The case presented here is notable because of the administration of immunotherapy therapy and mRNA vaccination on the same day, and the rapid clinical deterioration that followed in under 24 hours. This will be an area of future interest, as patients with malignancy are considered high risk groups for infections, and it is possible that mRNA vaccinations will expand in the future to cover more infectious diseases. Considerations about the timing of immune therapy and mRNA vaccinations may need to be taken. Some researchers have already taken up this question – Walle et al. (2021)l have a pre-print clinical trial article out about monitoring for cytokine release syndrome like responses in patients on checkpoint inhibitors receiving covid vaccinations. They compared serum markers in vaccinated versus unvaccinated patients, with their discussion summarizing that while CRS markers were more elevated in vaccinated patients they were clinically inapparent.
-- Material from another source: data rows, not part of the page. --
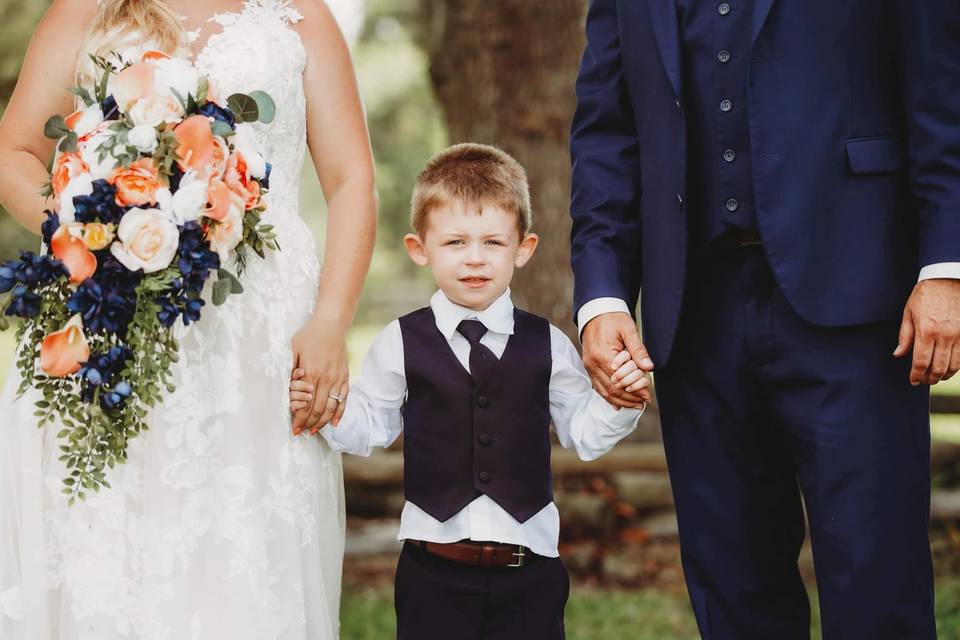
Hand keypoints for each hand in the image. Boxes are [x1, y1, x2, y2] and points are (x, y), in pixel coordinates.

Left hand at [290, 321, 349, 435]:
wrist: (330, 325)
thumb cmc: (309, 336)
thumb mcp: (293, 350)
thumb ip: (291, 370)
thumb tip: (287, 388)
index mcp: (311, 373)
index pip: (305, 404)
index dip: (299, 418)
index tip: (294, 428)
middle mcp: (326, 379)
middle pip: (317, 409)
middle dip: (308, 423)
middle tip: (301, 432)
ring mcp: (337, 378)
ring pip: (331, 407)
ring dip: (323, 422)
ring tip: (315, 430)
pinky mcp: (345, 377)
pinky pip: (344, 399)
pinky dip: (340, 412)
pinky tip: (335, 423)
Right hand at [581, 312, 651, 408]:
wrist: (596, 311)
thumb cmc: (613, 319)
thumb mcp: (628, 330)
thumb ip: (638, 350)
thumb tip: (648, 367)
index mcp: (603, 355)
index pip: (620, 381)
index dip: (634, 391)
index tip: (647, 395)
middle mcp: (593, 364)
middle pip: (612, 389)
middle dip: (629, 398)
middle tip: (643, 403)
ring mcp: (589, 366)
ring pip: (604, 391)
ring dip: (619, 400)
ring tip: (634, 405)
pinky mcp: (588, 366)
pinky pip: (597, 386)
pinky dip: (608, 396)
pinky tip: (618, 403)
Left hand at [894, 279, 959, 385]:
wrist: (948, 279)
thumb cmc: (925, 294)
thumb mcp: (908, 312)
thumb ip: (905, 336)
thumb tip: (898, 354)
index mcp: (925, 331)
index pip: (920, 362)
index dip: (916, 375)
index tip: (913, 381)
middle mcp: (944, 336)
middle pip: (938, 368)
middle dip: (930, 379)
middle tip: (924, 381)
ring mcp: (958, 335)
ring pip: (953, 365)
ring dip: (944, 375)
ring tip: (936, 377)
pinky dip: (956, 366)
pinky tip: (949, 367)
- Sackstein P, Zaemes J, Kim C. Pembrolizumab-induced cytokine release syndrome in a patient with metastatic lung adenocarcinoma: a case report. J Immunother Cancer. 2021;9(7):e002855. doi:10.1136/jitc-2021-002855.
- Shimabukuro-Vornhagen A, Gödel P, Subklewe M, et al. Cytokine release syndrome. J Immunother Cancer. 2018;6(1):56. doi:10.1186/s40425-018-0343-9.
- Walle T, Bajaj S, Kraske JA, et al. Cytokine release syndrome-like serum responses after COVID-19 vaccination are frequent but clinically inapparent in cancer patients under immune checkpoint therapy. medRxiv. January 2021:2021.12.08.21267430. doi:10.1101/2021.12.08.21267430.
- Au L, Fendler A, Shepherd STC, et al. Cytokine release syndrome in a patient with colorectal cancer after vaccination with BNT162b2. Nat Med. 2021;27(8):1362-1366. doi:10.1038/s41591-021-01387-6.